MUITO ME AJUDA QUEM NÃO ME ATRAPALHA

Quando eu era garoto, e jogava em uma escolinha de futebol, eu era goleiro. 

Na época, eu era bem mais disposto e com tempo sobrando que hoje, e mais fã de jogar futebol e menos de assistir. Ou seja, o contrário de hoje. 

Enfim, eu era o goleiro do time da escolinha de futebol que eu jogava. Obviamente, não era por escolha própria, mas tendo em vista que eu era sempre o último a ser escolhido, e tinha uma razoável habilidade no gol, resolvi até comprar luvas e camisa acolchoada de goleiro (sérião). 

Uma certa vez a gente participou de algum campeonatinho, e rolou um jogo na quadra de sintético da escolinha. Eu lembro que eu estava jogando nervoso, pois goleiro não é posição, é profissão de risco, fora os resultados negativos que tínhamos tido nos últimos jogos contribuíam para a situação.

Rolando o jogo, toda a piazada posicionada, apita o juiz. A quadra de sintético da escolinha nada tinha de diferente de outras quadras, a não ser  a ausência de um espaço para a torcida se posicionar para assistir o jogo. Até hoje é assim. Quem desejar assistir o jogo tem que se posicionar do lado de fora da quadra, no gramado que separa a grade da quadra da calçada da rua propriamente dita. Local onde ficavam todos os parentes dos jogadores mirins. 

Eu estava posicionado no gol, concentrado. A partida estava tensa, estávamos perdendo. Eu já havia falhado antes.

Eis que um senhor se posiciona atrás do meu gol, justamente no espaço entre a calçada da rua e a quadra:

“-psssss, goleeeeeiro”

“-pssssssssssss, goleiro, você vai frangar, vai levar gol”

“goleeeeeeeeeiro”

Eu não dei muita bola ao homem, mas depois de um tempo eu falei:

“Não vou não, vou defender todos os lances e a gente vai ser campeão”

“Não vai não goleiro. Vai levar um monte de gol, vocês vão perder, porque eu vou ficar te atrapalhando aqui. Vou te atrapalhar quando você for na bola. Porque meu filho está no outro time.”

Resolvi não dar ouvidos ao senhor de idade (devia estar beirando os seus 60), mas mesmo assim ele insistiu em me irritar.

Dito e feito, levei gol até não poder mais. Perdemos, fomos eliminados.

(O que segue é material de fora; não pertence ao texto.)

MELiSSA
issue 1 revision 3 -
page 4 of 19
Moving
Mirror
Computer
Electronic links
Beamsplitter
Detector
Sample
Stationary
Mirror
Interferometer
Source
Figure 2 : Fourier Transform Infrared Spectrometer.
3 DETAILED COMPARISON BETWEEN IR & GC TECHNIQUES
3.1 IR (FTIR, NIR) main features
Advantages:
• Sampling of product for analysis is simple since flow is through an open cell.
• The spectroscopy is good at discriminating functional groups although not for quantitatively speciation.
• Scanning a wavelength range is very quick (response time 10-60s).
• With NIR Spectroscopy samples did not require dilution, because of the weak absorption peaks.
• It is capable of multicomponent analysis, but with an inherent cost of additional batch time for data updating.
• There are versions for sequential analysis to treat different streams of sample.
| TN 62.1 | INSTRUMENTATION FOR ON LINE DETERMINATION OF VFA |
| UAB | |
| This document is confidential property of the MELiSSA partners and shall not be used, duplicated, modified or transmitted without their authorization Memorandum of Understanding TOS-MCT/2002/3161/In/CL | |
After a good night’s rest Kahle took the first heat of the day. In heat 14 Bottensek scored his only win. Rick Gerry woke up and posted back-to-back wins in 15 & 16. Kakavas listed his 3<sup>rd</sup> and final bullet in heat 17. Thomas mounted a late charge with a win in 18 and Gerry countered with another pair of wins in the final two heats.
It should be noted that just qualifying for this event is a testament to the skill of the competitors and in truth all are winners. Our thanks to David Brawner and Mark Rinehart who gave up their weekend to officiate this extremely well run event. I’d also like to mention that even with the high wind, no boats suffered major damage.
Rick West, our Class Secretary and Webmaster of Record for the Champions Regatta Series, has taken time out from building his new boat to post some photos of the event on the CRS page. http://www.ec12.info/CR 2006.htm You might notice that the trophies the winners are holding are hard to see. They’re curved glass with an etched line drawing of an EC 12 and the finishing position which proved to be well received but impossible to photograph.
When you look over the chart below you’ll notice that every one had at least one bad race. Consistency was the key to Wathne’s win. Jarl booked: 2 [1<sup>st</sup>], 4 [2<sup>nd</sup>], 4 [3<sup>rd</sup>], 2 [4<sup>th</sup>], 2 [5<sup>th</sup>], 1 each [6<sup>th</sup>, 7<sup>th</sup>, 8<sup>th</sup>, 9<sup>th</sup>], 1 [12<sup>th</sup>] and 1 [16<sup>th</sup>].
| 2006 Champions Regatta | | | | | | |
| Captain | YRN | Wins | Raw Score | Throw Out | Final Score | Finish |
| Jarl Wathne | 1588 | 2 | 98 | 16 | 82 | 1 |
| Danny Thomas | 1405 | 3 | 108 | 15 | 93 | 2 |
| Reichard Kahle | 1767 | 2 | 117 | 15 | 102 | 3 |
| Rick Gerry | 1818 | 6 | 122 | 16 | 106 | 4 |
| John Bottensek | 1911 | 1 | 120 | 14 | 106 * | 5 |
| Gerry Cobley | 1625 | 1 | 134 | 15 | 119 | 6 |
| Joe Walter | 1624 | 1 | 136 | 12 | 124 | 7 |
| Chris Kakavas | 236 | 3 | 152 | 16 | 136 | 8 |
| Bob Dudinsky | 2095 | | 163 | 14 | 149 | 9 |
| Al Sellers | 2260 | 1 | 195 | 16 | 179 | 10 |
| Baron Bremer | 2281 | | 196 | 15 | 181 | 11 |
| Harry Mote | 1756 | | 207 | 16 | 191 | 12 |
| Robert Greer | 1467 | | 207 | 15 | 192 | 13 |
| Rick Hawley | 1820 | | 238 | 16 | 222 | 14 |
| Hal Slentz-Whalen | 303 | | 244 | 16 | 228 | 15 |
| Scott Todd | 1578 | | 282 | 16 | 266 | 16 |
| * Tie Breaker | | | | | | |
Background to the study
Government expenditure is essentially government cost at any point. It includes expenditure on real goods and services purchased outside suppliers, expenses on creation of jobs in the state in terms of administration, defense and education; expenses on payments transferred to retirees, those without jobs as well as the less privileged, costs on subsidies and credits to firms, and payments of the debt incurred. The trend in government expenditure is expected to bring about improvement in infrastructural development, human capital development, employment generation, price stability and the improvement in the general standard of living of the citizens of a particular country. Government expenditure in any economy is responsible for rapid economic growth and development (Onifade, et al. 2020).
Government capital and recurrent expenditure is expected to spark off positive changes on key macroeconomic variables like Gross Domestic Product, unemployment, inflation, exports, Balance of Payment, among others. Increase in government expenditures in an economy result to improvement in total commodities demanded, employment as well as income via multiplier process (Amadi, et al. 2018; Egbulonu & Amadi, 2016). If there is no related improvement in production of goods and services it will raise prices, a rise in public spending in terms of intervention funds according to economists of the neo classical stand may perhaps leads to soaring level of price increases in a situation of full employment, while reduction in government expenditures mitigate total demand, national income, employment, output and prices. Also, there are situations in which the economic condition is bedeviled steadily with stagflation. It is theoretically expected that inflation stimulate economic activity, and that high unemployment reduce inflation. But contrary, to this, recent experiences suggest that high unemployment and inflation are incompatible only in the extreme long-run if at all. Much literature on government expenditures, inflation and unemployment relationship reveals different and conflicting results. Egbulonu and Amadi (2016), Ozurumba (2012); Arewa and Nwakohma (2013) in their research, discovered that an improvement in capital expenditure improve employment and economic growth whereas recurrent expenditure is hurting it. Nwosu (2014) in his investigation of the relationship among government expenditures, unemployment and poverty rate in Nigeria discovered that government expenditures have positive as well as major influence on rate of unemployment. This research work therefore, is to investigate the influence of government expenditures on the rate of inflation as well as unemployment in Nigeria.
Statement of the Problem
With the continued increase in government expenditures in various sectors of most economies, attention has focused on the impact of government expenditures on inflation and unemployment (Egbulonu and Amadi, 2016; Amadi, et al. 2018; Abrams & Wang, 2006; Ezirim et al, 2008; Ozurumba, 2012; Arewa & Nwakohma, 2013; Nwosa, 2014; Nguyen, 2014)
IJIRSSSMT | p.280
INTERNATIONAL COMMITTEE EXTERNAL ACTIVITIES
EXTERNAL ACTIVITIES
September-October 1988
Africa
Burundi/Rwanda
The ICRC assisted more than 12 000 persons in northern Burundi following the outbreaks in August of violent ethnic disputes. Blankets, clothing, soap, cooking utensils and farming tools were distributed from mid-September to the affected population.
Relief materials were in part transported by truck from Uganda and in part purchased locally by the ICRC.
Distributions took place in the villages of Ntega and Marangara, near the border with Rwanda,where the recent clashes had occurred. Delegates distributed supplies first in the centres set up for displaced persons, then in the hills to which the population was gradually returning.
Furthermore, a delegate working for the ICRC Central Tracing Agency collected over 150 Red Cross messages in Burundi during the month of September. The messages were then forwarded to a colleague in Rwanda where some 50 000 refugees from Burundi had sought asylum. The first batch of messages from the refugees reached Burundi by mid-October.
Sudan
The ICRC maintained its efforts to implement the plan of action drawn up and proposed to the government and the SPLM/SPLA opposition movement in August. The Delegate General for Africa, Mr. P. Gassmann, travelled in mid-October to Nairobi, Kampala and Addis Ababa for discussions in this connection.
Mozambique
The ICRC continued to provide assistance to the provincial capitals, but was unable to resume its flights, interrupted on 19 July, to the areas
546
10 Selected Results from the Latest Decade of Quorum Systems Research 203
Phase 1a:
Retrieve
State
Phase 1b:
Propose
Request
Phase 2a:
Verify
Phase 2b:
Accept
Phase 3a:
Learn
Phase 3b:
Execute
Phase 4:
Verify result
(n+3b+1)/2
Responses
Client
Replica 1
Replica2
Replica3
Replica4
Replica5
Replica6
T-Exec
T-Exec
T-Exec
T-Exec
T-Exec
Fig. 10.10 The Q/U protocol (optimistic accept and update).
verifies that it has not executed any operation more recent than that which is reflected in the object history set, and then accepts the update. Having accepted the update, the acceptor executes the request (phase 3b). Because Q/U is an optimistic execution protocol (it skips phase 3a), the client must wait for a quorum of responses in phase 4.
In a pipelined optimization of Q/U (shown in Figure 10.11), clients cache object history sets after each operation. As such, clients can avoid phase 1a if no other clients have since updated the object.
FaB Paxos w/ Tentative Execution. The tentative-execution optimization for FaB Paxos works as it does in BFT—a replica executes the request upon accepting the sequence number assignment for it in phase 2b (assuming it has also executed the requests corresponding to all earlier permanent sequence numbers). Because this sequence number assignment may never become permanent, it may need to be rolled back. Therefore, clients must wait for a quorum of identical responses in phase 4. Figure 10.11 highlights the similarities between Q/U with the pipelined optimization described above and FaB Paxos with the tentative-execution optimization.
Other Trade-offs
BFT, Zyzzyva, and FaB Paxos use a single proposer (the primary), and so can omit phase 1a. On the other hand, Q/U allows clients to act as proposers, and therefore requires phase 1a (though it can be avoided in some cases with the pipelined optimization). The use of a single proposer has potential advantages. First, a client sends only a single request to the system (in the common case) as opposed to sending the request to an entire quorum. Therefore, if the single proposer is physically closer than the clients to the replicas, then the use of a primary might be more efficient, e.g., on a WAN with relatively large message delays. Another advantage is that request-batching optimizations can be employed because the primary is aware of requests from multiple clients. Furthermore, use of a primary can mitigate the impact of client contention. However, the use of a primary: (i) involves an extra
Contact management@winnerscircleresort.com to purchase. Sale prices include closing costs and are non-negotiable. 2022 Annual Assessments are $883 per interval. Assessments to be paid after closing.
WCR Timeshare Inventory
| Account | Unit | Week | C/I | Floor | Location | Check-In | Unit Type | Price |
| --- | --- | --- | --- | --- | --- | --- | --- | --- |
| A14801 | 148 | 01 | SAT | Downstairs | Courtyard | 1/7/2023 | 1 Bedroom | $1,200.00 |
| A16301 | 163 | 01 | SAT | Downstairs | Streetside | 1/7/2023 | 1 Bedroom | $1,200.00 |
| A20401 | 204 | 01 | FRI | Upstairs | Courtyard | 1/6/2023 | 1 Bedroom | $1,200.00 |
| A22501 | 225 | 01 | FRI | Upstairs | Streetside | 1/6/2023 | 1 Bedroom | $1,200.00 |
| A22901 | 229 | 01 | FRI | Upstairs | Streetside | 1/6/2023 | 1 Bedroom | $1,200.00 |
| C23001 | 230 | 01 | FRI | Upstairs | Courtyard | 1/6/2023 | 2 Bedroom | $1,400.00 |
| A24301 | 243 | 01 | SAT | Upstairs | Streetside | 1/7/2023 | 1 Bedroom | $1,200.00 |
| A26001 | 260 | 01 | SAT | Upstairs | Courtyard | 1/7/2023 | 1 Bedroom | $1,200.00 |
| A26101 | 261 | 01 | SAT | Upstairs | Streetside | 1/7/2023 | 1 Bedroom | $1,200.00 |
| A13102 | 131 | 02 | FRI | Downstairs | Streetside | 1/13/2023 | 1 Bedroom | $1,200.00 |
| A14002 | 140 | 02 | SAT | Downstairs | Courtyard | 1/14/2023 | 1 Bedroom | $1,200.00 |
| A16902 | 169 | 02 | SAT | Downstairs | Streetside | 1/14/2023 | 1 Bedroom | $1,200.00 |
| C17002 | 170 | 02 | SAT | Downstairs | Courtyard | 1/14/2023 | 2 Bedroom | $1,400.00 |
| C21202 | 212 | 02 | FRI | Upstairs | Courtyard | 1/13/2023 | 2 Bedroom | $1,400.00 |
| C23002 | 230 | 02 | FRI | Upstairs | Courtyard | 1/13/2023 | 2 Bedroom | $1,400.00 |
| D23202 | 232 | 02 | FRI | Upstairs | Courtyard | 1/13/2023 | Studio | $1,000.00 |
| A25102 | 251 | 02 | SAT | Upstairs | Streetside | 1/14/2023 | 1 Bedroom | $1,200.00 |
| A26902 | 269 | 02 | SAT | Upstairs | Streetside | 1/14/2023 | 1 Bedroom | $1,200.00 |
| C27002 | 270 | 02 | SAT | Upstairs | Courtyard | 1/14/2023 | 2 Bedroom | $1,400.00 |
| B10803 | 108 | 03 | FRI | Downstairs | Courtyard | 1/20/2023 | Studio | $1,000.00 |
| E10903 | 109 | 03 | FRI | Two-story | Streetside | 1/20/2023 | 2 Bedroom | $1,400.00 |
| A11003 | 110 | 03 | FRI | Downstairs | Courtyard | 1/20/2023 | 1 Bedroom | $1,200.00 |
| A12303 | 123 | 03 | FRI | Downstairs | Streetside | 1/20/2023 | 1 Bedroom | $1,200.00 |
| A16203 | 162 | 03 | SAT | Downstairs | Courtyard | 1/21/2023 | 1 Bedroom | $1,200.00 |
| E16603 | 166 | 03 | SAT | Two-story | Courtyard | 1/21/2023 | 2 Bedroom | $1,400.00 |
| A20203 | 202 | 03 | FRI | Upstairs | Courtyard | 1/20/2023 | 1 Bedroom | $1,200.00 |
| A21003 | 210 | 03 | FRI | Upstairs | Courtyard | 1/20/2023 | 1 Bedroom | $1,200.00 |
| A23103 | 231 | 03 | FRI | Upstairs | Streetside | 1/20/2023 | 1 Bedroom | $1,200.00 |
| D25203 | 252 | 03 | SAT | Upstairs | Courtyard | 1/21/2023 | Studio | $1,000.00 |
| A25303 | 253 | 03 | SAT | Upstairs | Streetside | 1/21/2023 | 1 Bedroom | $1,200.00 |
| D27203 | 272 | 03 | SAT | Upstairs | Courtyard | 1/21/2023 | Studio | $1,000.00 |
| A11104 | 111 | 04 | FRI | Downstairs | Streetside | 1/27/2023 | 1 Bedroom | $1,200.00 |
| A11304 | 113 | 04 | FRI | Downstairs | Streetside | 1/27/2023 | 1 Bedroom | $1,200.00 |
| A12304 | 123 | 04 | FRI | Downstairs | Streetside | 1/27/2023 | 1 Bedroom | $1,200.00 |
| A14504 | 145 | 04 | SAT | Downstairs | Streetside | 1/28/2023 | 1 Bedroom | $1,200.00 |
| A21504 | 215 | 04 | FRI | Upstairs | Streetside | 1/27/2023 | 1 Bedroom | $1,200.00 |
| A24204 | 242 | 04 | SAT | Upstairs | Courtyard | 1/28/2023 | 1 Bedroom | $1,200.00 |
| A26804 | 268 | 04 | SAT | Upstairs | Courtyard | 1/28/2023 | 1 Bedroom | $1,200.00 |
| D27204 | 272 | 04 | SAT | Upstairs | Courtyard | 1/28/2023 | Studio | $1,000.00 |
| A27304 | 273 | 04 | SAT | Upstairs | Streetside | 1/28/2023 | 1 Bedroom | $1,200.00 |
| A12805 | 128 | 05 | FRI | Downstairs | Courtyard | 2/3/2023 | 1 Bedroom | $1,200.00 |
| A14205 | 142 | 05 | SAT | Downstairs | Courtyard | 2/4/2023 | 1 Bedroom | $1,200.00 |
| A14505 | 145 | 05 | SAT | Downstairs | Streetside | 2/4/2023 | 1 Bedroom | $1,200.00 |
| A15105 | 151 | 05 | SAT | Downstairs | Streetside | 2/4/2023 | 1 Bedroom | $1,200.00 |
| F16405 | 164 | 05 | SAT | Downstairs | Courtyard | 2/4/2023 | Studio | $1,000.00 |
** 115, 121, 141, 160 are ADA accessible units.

Voltei para casa triste, a pé, com minha mãe ao lado. Eu lembro que até o nosso treinador ficou genuinamente irritado com a minha performance, assim como todos os outros jogadores do nosso time.

O ponto é: o que levaria uma pessoa a fazer algo assim? Digo, se dar ao trabalho de importunar uma criança pelo simples fato dela estar jogando no time rival do seu filho? O desejo pela vitória (ou por humilhar o outro) é tão grande assim? 

Imagino depois o sujeito, contando a história para a família (se é que contou) e as reações variariam entre risos e “Ai Alberto, você não tem jeito”. Tudo isso no almoço após a vitória do seu filho. 

Não acredito que isso se configure como trauma, porém, definitivamente entrou na minha cabeça isso, tanto que eu me lembrei dessa história esses dias.  


 

Uma certa professora da faculdade me devolveu um trabalho escrito “As palavras que eu tenho para descrever esse trabalho são impublicáveis”. Bem, realmente. Me ajudou muito na minha formação profissional esse comentário. A não ser que a intenção dela fosse me motivar a provar ela o contrário (o que não aconteceu, tenho dificuldade com rendering até hoje), não vejo que tipo de benefício poderia ser extraído de um comentário assim. Talvez aí que entre a diferença entre bons e maus professores. Ou entre as pessoas que ajudam, e as que atrapalham, porque daí ficou na minha cabeça que eu definitivamente não sabia ilustrar, mesmo que (talvez) não seja verdade. 

Minha mãe já me disse: quer me ajudar, não me atrapalhe. O que na prática significa: de ajuda para atrapalhar, tem de monte. 

Enfim, o treinador foi demitido depois de um tempo, a escolinha faliu e eu refiz a matéria com outro professor. A vida segue. 

ps. eu não sou um cara maligno, e não desejaria algo tipo um câncer para o senhor da história. mas se eu descobrisse que ele tem uma espinha no cu que nunca sarou, não ficaria chateado. 

ps2. quando eu for dar uma palestra sobre motivação, eu vou usar esse exemplo. quando eu for bom em alguma o suficiente para dar uma palestra.

ps3. meu futebol felizmente melhorou bastante.